┌──

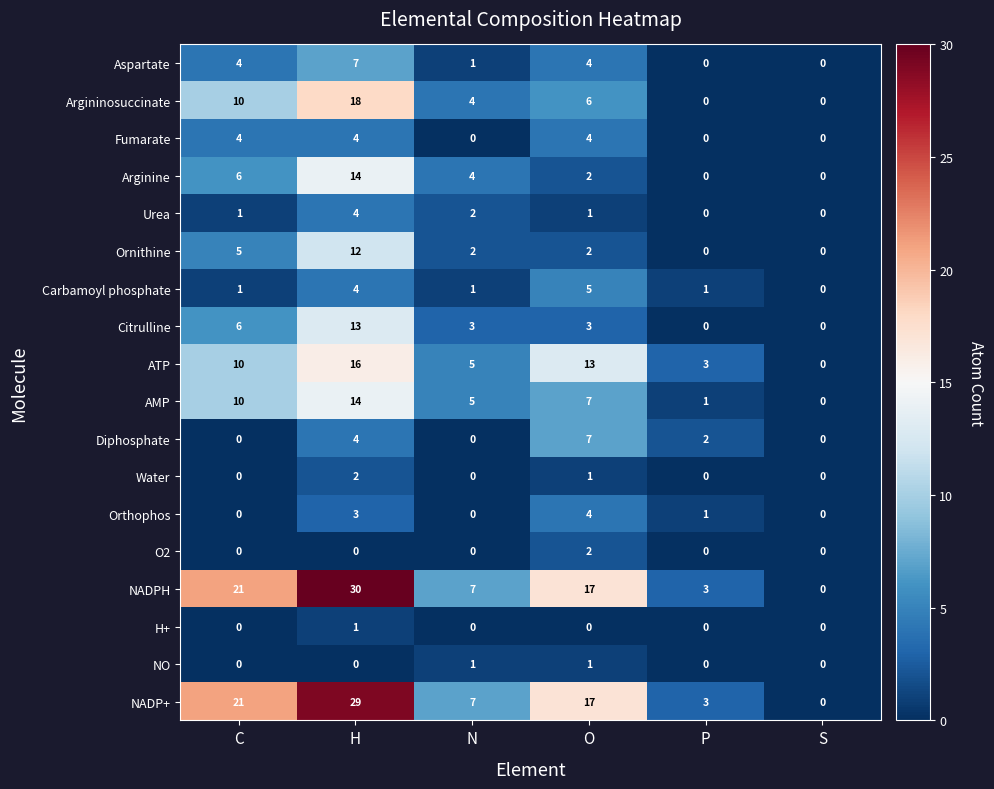

Count the Fumarate values in the range 0 to 4.

6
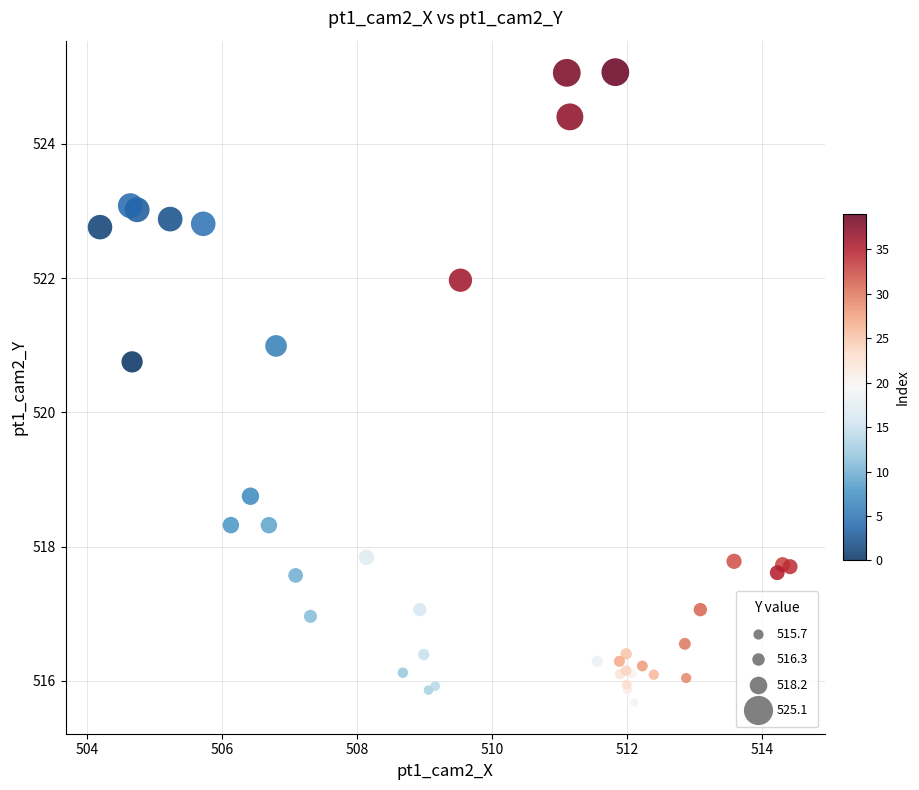

What Y value in the scatter plot is closest to 520?

520.8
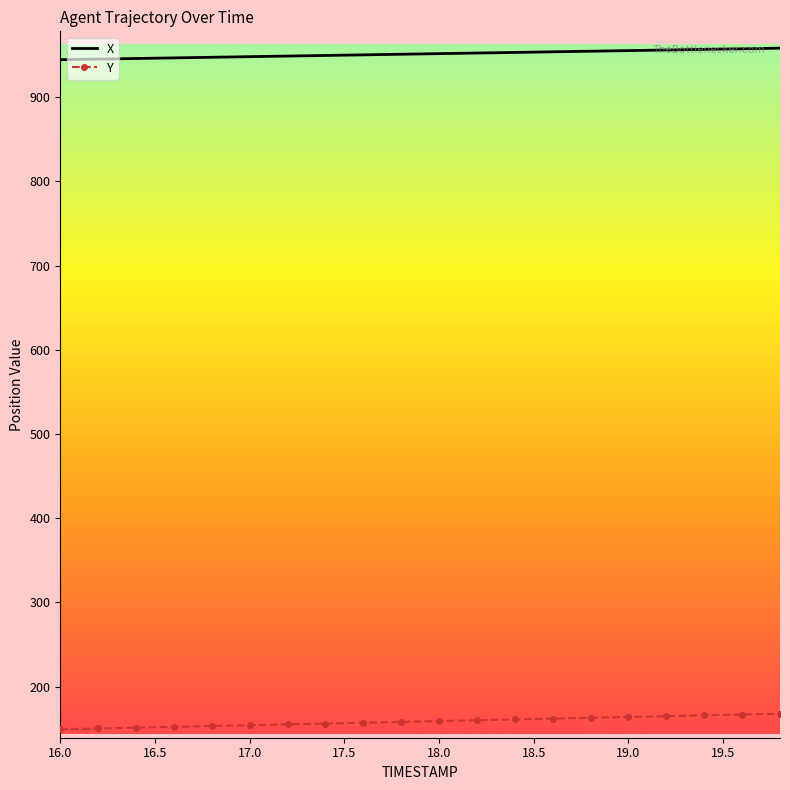

List the series in order of their overall mean, lowest first.

Y, X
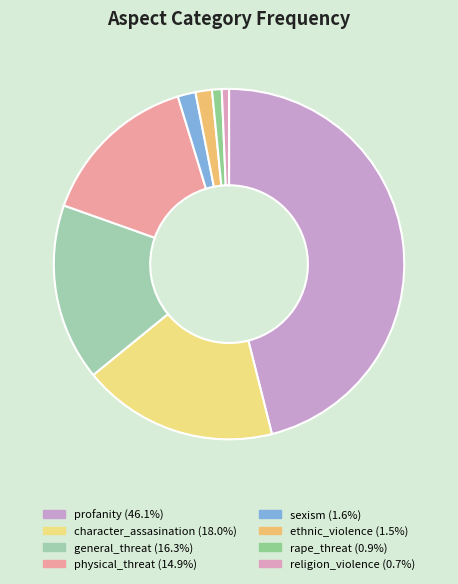

Count the number of slices in the pie.

8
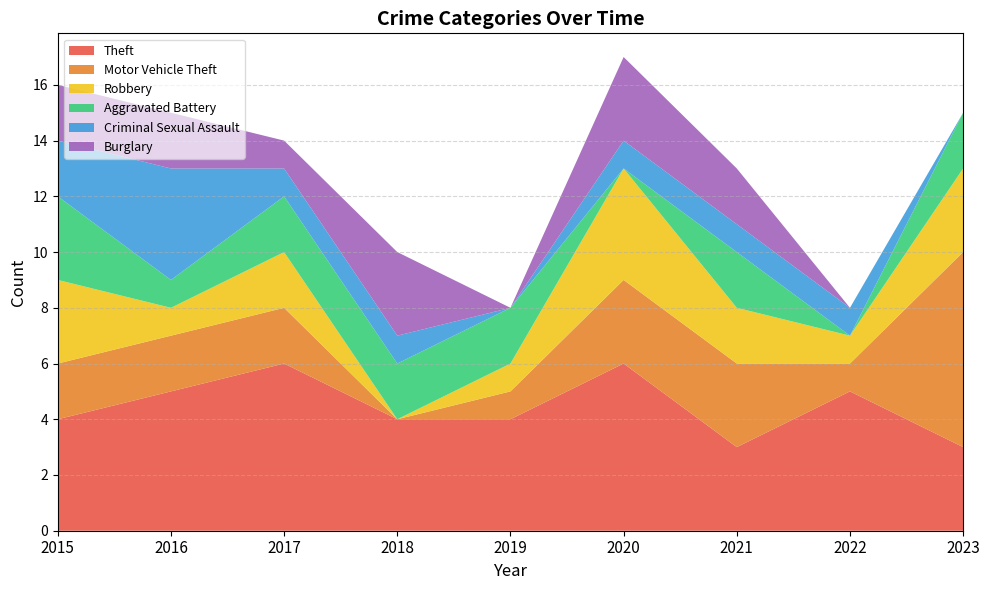

Reading right to left, transcribe all the data shown in this chart.

Theft: 3	5	3	6	4	4	6	5	4
Motor Vehicle Theft: 7	1	3	3	1	0	2	2	2
Robbery: 3	1	2	4	1	0	2	1	3
Aggravated Battery: 2	0	2	0	2	2	2	1	3
Criminal Sexual Assault: 0	1	1	1	0	1	1	4	2
Burglary: 0	0	2	3	0	3	1	2	2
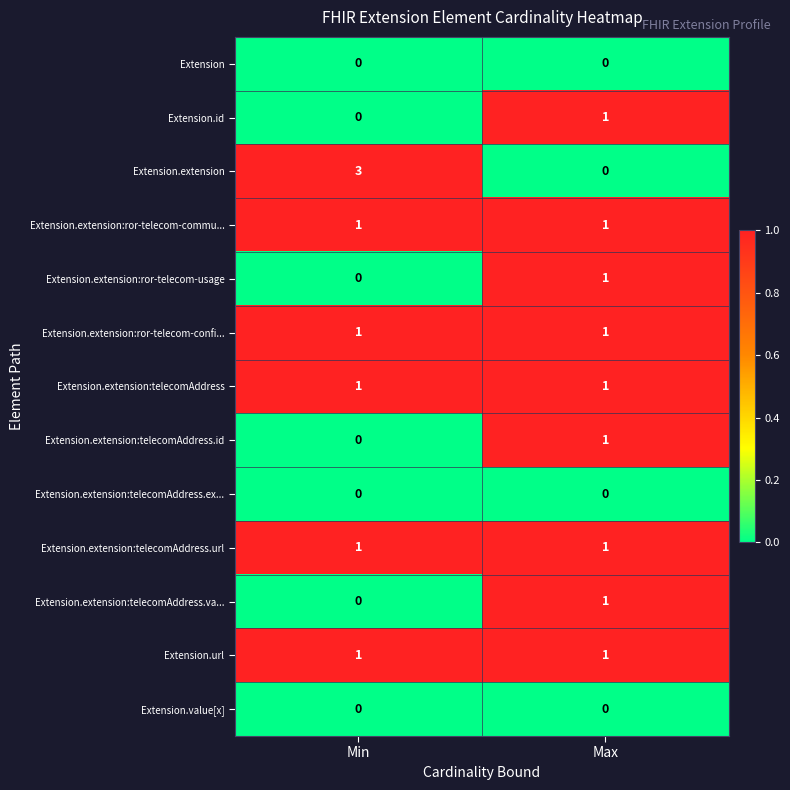

Is it true that Extension.extension:ror-telecom-confi... equals 1 at Min?

True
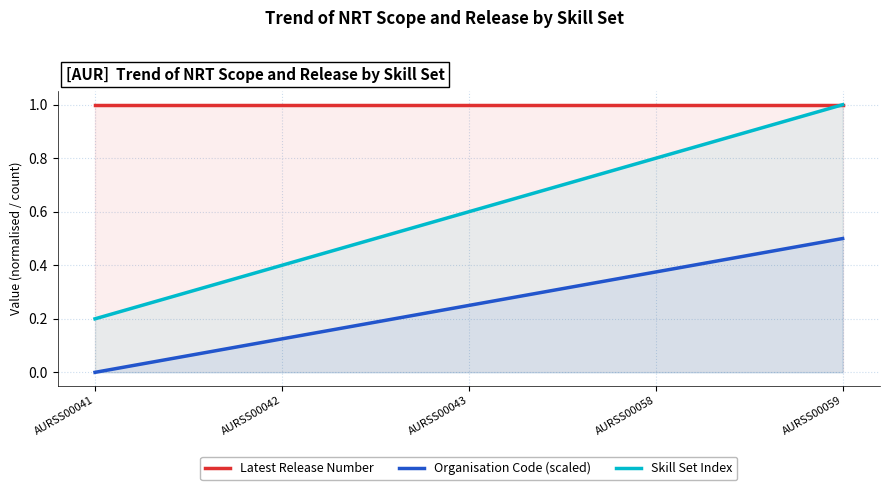

True or false: Latest Release Number has more than 0 interior local peaks.

False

└──

■ Exercise prompt ■
Please reproduce the records from the line containing "True or false: Latest" up to and including the last line of the records, substituting "local maxima" for "local peaks" and leaving everything else unchanged.

■ Task solution ■
True or false: Latest Release Number has more than 0 interior local maxima.

False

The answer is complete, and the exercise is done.